I also saw the mention of ipv6. I tried researching "Plymouth-start.service" slow, but didn't notice anything. I just wish I knew every last exact detail about how all this works:banghead: (yea, I know: the million lines of source code:eek:)

Anyway, if it works for you, that's all that counts. Despite the theoretical purists:D

Ztcoracat 11-29-2017 01:07 AM

A thirst for theoretical learning is a-ok with me.;)

In fact the more you learn about Linux you'll have an incredible education and great resources.

Learn all you can !!! and you'll be a Guru before you know it:-

Nope, never changed partitions.

Like you I researched Plymouth-start.service too and didn't find anything worth writing home about.
At first I thought it was systemd-tmpfiles-setup-dev.service which creates, deletes and cleans up volatile and tmp files and directories based on the configuration file.

Tho the article you linked said it's not wise to set the DefaultTimeoutStart to 10 sec's it worked like a charm for me.;)
That article was created in May of 2016 so maybe the Dev's changed something since than?

Sometimes the Tips and Tricks Tech's are mistaken. Or at least in this case for Elementary OS they were:-

It's late:-

Cheers and thanks for sharing.

sbanga95 05-25-2018 02:03 PM

Quote:

Originally Posted by Ztcoracat (Post 5786447)
I was able to solve the 3 minute booting issue.

After editing the /etc/systemd/system.conf file and changing the DefaultTimeoutStartSec=90s to 10 seconds and rebooted......
the system now boots in 45 seconds:-

Yahoo!

That sounds awesome. I'm new to Linux and I just installed Elementary OS Loki. Can you give a quick step-by-step on how to do this? Really appreciate it man!

TheTKS 05-28-2018 10:42 AM

Quote:

Originally Posted by sbanga95 (Post 5859227)
That sounds awesome. I'm new to Linux and I just installed Elementary OS Loki. Can you give a quick step-by-step on how to do this?
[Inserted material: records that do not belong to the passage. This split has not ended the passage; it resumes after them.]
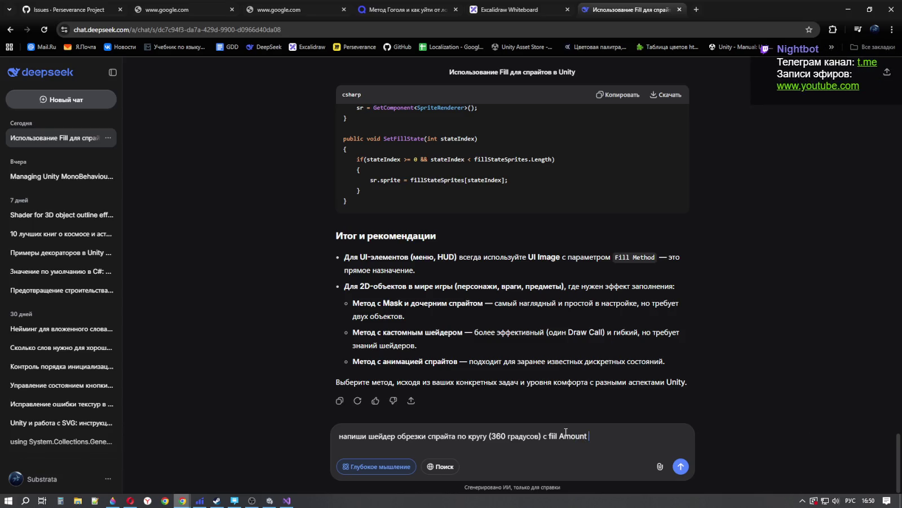
pyautogui.write('шак')
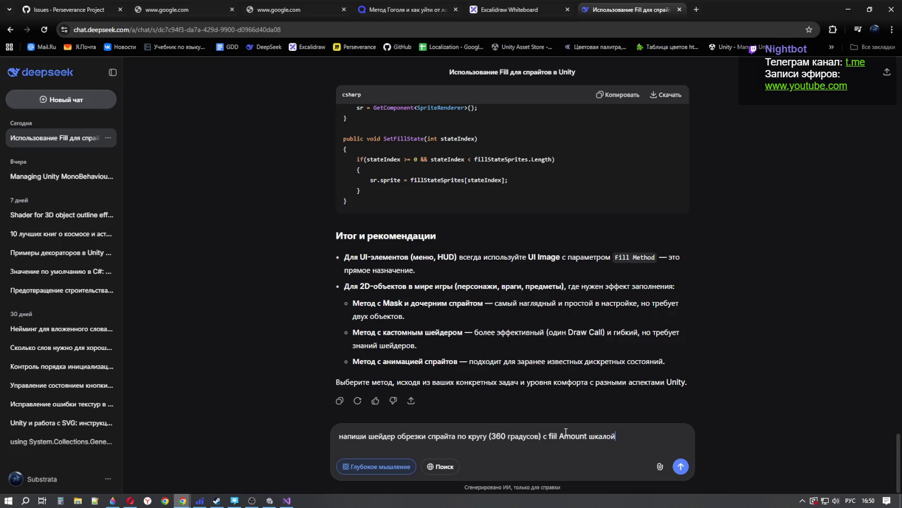
pyautogui.press('Return')
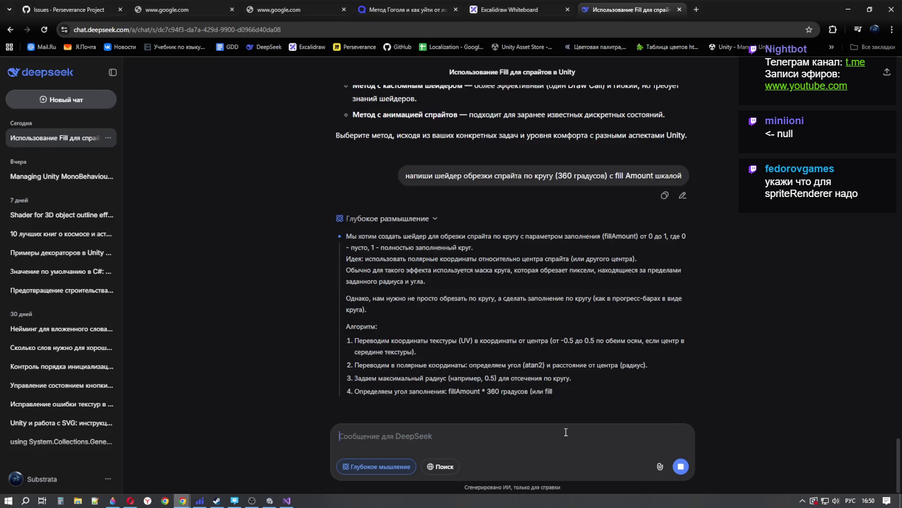
# Step: Highlight the UV-conversion, maximum-radius and fill-angle steps 1–4 of the reasoning while reading
pyautogui.scroll(1, 546, 359)
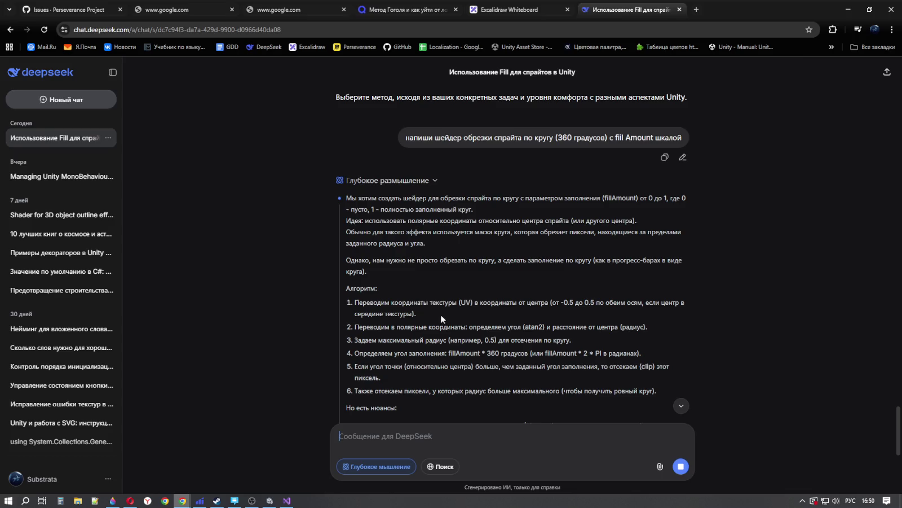
pyautogui.moveTo(385, 302)
pyautogui.mouseDown()
pyautogui.moveTo(680, 304)
pyautogui.moveTo(660, 320)
pyautogui.mouseUp()
pyautogui.moveTo(419, 328); pyautogui.dragTo(606, 327)
pyautogui.moveTo(361, 340); pyautogui.dragTo(552, 340)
Really appreciate it man!

sbanga95, I know you're asking Ztoracat, but I'll refer you to one of Ztoracat's links to answer what worked for me.

TL DR: for my elementaryOS Loki, changing the default timers to 14 sec or more gave me better boot time without causing errors (that I know of), changing apt daily service didn't make a difference for me. See instructions in https://askubuntu.com/questions/8004...-daily-service, post by cat Feb 28 '17 at 15:12.

Longer version:

I used this for elementaryOS Loki, Xubuntu 16.04 and Kubuntu 16.04 on two computers, and it worked for all 3 Ubuntu flavours / derivatives.

I went to the post linked by Ztoracat earlier
https://askubuntu.com/questions/8004...-daily-service

In one of my OSs, I tried the steps that start with "# apt-daily timer configuration override", but that didn't shorten boot time.

Then in the same OS I tried the steps posted by cat Feb 28 '17 at 15:12, changing default timers. One caution: that link and Ztoracat use 10 sec, someone else wrote not less than 30 sec. I tried 10 sec and booting was faster, but an error appeared in startup. No idea if it affected anything, I could sign into the OSs and didn't pursue it, but I tried a few different timer lengths. On all 3 OSs, 14 sec was the shortest timer without the startup error popping up. I added safety factor and made both timers 20 sec for boot time. Total boot time under 50 sec (from picking *buntu/elementary in GRUB menu to sign in block under 40 sec, from sign in to desktop in under 10 sec.)

I don't remember if I removed the "# apt-daily timer configuration override" from the one OS, but I didn't do it in the other two OSs, and got the same boot times in all three OSs.

Thanks Ztoracat for publishing your posts and links!

TKS

Adding two things:
- I used nano instead of gedit, and ran sudo not gksudo.
- I've removed Kubuntu 16.04 and installed Ubuntu 18.04 in its place. Total boot times 36 sec without these extra steps needed.